DMO increased with high alcohol use (2.88; 1.49-5.55), cataracts (4.10; 2.73-6.15), HbA1c ≥7% (1.58; 1.08-2.32), systolic blood pressure ≥160mm Hg (2.03; 1.17-3.53), total cholesterol ≥5mmol/L (1.66; 1.15-2.39), LDL ≥3mmol/L (1.73; 1.14-2.61), and microalbuminuria (1.78; 1.16-2.73). Diuretic drugs were associated with a reduced risk of DMO (0.68; 0.47-0.99), as did smoking (0.47; 0.28-0.77), overweight (0.53; 0.30-0.96) or obesity (0.52; 0.30-0.91) at diabetes diagnosis, and high triglyceride levels (0.51; 0.35-0.74).
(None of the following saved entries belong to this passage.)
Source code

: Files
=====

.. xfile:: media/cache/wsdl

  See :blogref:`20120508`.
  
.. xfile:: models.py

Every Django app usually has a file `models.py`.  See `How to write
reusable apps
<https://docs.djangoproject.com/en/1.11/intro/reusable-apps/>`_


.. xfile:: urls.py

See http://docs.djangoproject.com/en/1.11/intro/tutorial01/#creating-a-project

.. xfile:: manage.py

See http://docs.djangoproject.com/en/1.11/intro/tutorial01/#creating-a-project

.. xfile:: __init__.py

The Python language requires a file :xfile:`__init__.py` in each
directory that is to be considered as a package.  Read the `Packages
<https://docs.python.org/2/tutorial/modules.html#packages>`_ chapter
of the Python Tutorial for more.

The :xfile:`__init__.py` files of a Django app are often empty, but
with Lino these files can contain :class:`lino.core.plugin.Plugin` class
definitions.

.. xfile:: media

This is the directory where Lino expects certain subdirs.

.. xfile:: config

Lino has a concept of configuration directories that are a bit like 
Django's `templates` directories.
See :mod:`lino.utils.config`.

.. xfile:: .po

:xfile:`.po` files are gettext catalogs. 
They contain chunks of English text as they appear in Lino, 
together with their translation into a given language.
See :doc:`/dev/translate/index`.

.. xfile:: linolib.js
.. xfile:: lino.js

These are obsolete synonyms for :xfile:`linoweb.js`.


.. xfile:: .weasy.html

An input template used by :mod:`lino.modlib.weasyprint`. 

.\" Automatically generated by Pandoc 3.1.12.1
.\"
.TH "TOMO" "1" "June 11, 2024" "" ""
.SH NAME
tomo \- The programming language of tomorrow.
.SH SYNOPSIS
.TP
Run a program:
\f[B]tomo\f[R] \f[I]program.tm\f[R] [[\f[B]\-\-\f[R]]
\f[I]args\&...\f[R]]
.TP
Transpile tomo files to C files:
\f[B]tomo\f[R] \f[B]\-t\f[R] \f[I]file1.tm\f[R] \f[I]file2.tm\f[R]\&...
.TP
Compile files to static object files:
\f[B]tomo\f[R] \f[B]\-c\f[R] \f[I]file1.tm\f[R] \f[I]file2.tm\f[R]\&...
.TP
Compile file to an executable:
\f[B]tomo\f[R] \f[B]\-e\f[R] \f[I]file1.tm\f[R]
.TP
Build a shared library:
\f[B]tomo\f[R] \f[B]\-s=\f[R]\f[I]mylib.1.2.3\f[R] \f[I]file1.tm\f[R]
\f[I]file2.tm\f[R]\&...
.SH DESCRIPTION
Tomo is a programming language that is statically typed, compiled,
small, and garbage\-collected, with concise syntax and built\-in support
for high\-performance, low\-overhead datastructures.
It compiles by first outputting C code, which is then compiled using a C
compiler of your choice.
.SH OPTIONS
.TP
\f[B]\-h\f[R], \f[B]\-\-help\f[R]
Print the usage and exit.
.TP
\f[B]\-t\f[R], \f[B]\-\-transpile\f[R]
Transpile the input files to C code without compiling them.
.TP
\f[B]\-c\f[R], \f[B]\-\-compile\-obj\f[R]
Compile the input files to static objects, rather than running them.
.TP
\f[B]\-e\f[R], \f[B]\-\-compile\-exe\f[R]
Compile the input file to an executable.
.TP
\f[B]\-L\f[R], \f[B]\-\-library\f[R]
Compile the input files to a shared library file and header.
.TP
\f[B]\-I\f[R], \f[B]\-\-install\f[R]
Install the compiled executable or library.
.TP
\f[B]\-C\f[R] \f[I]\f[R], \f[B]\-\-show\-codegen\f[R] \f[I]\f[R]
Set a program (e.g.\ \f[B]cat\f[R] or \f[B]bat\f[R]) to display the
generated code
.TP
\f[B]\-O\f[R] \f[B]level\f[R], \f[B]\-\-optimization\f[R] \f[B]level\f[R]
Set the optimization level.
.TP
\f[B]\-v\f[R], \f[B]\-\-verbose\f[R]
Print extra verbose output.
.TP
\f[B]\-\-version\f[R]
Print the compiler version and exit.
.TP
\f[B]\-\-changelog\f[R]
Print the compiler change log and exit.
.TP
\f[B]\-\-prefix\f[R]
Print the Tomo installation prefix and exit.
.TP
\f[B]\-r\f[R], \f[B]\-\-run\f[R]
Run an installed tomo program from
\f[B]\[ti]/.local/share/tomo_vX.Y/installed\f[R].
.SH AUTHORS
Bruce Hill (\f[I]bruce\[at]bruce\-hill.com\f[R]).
Patients treated with anti-diabetic drugs showed higher risk of DMO than non-treated patients, particularly those with sulphonylureas (3.40; 2.42-4.78), insulin (3.21; 1.92-5.36) or glitazones (1.88; 1.17-3.04).
In patients with type 2 diabetes managed in primary care, multiple factors associated with DMO were identified, such as cataracts, microalbuminuria and high levels of HbA1c, systolic BP, total cholesterol, and LDL. Diuretic drugs were associated with a reduced risk of DMO. Treated diabetes, particularly with sulphonylureas, insulin or glitazones showed highest risk of DMO. The inverse association between smoking, obesity, and triglycerides and DMO deserves further research.
确定在英国初级医疗环境中接受治疗的2型糖尿病患者发生糖尿病性黄斑水肿(DMO)的相关风险因素。
一项病例对照研究嵌套于2000年至2007年从健康改善网络数据库中识别出的新发2型糖尿病队列中。病例为患有DMO的患者(N = 211),对照为无DMO的样本(N = 2194)。未设年龄限制。估计调整后的比值比和95%置信区间(OR;95%CI)。
DMO的发生与高酒精摄入量(2.88;1.49 - 5.55)、白内障(4.10;2.73 - 6.15)、糖化血红蛋白(HbA1c)≥7%(1.58;1.08 - 2.32)、收缩压≥160mmHg(2.03;1.17 - 3.53)、总胆固醇≥5mmol/L(1.66;1.15 - 2.39)、低密度脂蛋白(LDL)≥3mmol/L(1.73;1.14 - 2.61)以及微量白蛋白尿(1.78;1.16 - 2.73)有关。利尿剂与DMO风险降低相关(0.68;0.47 - 0.99),糖尿病诊断时吸烟(0.47;0.28 - 0.77)、超重(0.53;0.30 - 0.96)或肥胖(0.52;0.30 - 0.91)以及高甘油三酯水平(0.51;0.35 - 0.74)也与DMO风险降低相关。接受抗糖尿病药物治疗的患者发生DMO的风险高于未治疗患者,尤其是使用磺脲类药物(3.40;2.42 - 4.78)、胰岛素(3.21;1.92 - 5.36)或格列酮类药物(1.88;1.17 - 3.04)的患者。
在初级医疗中接受治疗的2型糖尿病患者中,确定了多个与DMO相关的因素,如白内障、微量白蛋白尿以及高HbA1c水平、收缩压、总胆固醇和LDL水平。利尿剂与DMO风险降低相关。接受治疗的糖尿病患者,尤其是使用磺脲类药物、胰岛素或格列酮类药物治疗的患者发生DMO的风险最高。吸烟、肥胖和甘油三酯与DMO之间的负相关关系值得进一步研究。